There’s the light of the full moon on the ocean waves just a few feet away. A cold wind from the north invading my body. That first shock of searing heat on icy toes, and Guy taking my hand underwater. Couples entwined and groping unapologetically on either side of us, and more underwater fumbling at my body that I assumed were Guy’s advances. They might have been, but my husband’s hands were not alone on my body. There’s music, but I’m not sure from where. Singing. And the spray of ocean against nearby rocks that bursts into sparks of color. Bright greens and blues. I am surrounded by color in the air and music on my skin. There’s the heat and the cold at once. Everything is back and forth. Perhaps a faint touch of nausea, or was it only the butterflies of thrilling newness? There is laughing and spinning. Pulling away and then seeking out. The rocks against my back, but I can’t move. Remembering and forgetting. The sensation of earth shaking. The foggy night sky spinning. The smell of bay laurel and dandelion wine. I must have had more wine than I realized, I remember thinking, as everything around me spun.

Then I was wrapped in a towel, and we were trekking down the rocks and across the sand. We were led up a different trail, one that cuts through the downtown, all quiet in this, the middle of the night. We passed the bar, the general store, the museum, the former library.

“How did we get here?” I asked in a sleepy daze, perhaps even blushing like the new bride that I was. Was I doing it right? Surrendering to the role of wife? The night was hazy and magical, for lack of a better word. Not all magic is good, warns Anna Nováková. The cold was bringing me back to reality. Who lives this way? Between hilltop manors and lithium-laced hot springs? And these women and their names! What flower would Manny have called me, if not for the botanical coincidence of my name?

“Everything has changed so fast. It’s all different all of a sudden,” I muttered, slurring perhaps.
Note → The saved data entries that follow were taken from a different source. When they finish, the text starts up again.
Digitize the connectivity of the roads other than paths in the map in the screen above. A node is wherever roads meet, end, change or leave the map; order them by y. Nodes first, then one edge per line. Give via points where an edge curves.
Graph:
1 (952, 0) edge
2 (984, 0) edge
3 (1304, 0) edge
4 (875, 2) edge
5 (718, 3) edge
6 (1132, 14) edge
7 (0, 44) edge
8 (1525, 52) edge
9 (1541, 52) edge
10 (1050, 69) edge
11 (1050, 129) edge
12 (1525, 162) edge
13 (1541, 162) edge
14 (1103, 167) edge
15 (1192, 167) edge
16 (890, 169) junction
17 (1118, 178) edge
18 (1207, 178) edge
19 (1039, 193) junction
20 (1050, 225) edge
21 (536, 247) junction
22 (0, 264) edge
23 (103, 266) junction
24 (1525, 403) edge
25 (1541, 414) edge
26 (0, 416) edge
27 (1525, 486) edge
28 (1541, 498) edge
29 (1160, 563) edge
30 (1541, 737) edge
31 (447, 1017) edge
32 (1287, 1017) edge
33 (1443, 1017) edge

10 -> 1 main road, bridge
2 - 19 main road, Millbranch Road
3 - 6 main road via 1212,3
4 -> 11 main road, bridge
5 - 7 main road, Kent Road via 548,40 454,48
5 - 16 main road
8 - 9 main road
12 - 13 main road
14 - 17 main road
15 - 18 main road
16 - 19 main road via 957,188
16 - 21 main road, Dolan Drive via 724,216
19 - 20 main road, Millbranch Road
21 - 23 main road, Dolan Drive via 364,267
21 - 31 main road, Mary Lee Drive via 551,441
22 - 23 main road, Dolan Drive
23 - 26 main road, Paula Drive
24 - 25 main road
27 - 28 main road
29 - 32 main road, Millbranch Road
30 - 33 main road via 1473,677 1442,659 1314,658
“As fast as the weather changes in Bellinas,” Mia replied with a friendly smile I suspect was a smirk in disguise. In my memory, it’s almost as if I can hear the whole town laughing, when I hear her continue. “They say the winds of Bellinas have driven some to madness.” The gentle caress of a cool, invisible hand to seduce and deny, as if to say, “Not I.” What is more coy or fickle than the wind, but the Scythian goddesses of Herodotus and the changing winds of history? “That’s what happened to the others,” she said.

We walked home, watching the fog roll in just before dawn, the ragged white tendrils binding us to this place. I found myself wondering whether the whole evening had actually happened. Trying to recover the details, between counting breaths. One. Two. Three. Four. My body began to panic, but why? I couldn’t fully remember then. Guy pawed at my waist and breathed sweet nothings into my ear between the hot springs and our new house. His affections made me so happy, and I could not bear to trust myself. Still, I knew that something was wrong. Whatever my right mind found disturbing was soon obscured by the fog coming in from the ocean until we were completely surrounded by white clouds that had only a few moments before been above the Pacific. Once we were warm in our bungalow after showering with the most luxurious of oils and ocean sponges, everything was simply salt and dawning sunlight and that strange coiling echo of a bird’s call in sheets of ocean air. Everything seemed as perfect as I had imagined with Guy asleep and curled into me. Any misgivings could be let go, I thought. Let go and carried off by the wind that brought with it a hint of smoke.